Text excerpt:
__________

The following quotations are taken from:
Benedict de Spinoza, A Political Treatise, pp. 291-298. Tran. R. H. M. Elwes. Dover 1951.
“Any natural thing whatever can be just as well conceived, whether it exists or does not exist. As then the beginning of the existence of natural things cannot be inferred from their definition, so neither can their continuing to exist. For their ideal essence is the same, after they have begun to exist, as it was before they existed. As then their beginning to exist cannot be inferred from their essence, so neither can their continuing to exist; but they need the same power to enable them to go on existing, as to enable them to begin to exist. From which it follows, that the power, by which natural things exist, and therefore that by which they operate, can be no other than the eternal power of God itself.” 291
“From this fact therefore, that is, that the power whereby natural things exist and operate is the very power of God itself, we easily understand what natural right is. For as God has a right to everything, and God’s right is nothing else, but his very power, as far as the latter is considered to b absolutely free; it follows from this, that every natural thing has by nature as much right, as it has power to exist and operate…” 291-292
“But most people believe, that the ignorant rather disturb than follow the course of nature, and conceive of mankind in nature as of one dominion within another. For they maintain, that the human mind is produced by no natural causes, but created directly by God, and is so independent of other things, that it has an absolute power to determine itself, and make a right use of reason. Experience, however, teaches us but too well, that it is no more in our power to have a sound mind, than a sound body…. everything whatever, as far as in it lies, strives to preserve its own existence…” 292
“For the bounds of nature are not the laws of human reason, which do but pursue the true interest and preservation of mankind, but other infinite laws, which regard the ternal order of universal nature, whereof man is an atom; and according to the necessity of this order only are all individual beings determined in a fixed manner to exist and operate. Whenever, then, anything in nature seems to us ridiculous, absurd, or evil, it is because we have but a partial knowledge of things, and are in the main ignorant of the order and coherence of nature as a whole, and because we want everything to be arranged according to the dictate of our own reason; although, in fact, what our reason pronounces bad, is not bad as regards the order and laws of universal nature, but only as regards the laws of our own nature taken separately.

__________

Data provided:
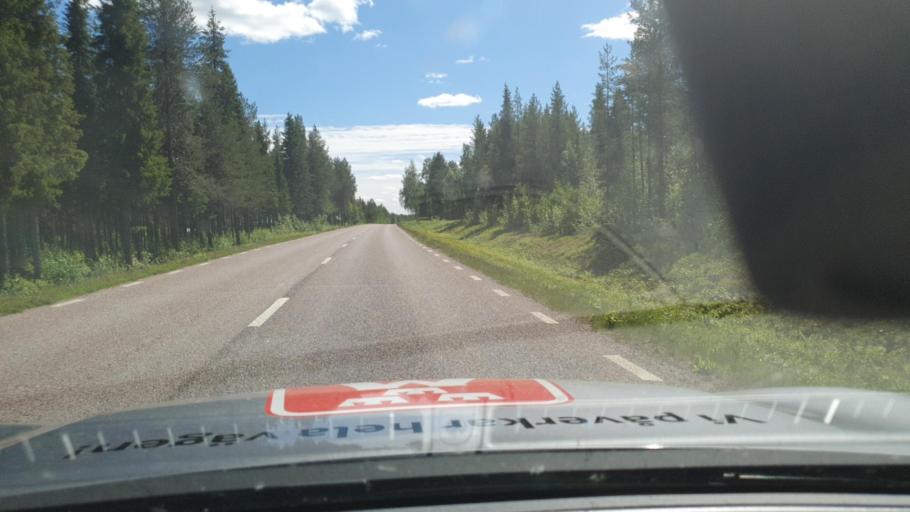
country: FI
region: Lapland
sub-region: Tunturi-Lappi
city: Kolari
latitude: 67.0594
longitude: 23.6740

__________

Instructions for the task:
Decide whether each statement agrees with the Spinoza quotations above, answering yes or no and quoting the words from the quotations that settle it.
1. The quotations hold that the human mind has an absolute power to determine itself.
2. The quotations hold that every natural thing has as much right as it has power to exist and operate.
3. The quotations hold that the beginning of a natural thing's existence can be inferred from its definition.

Finished answer:
1. No: "Experience, however, teaches us but too well, that it is no more in our power to have a sound mind, than a sound body"
2. Yes: "every natural thing has by nature as much right, as it has power to exist and operate"
3. No: "the beginning of the existence of natural things cannot be inferred from their definition"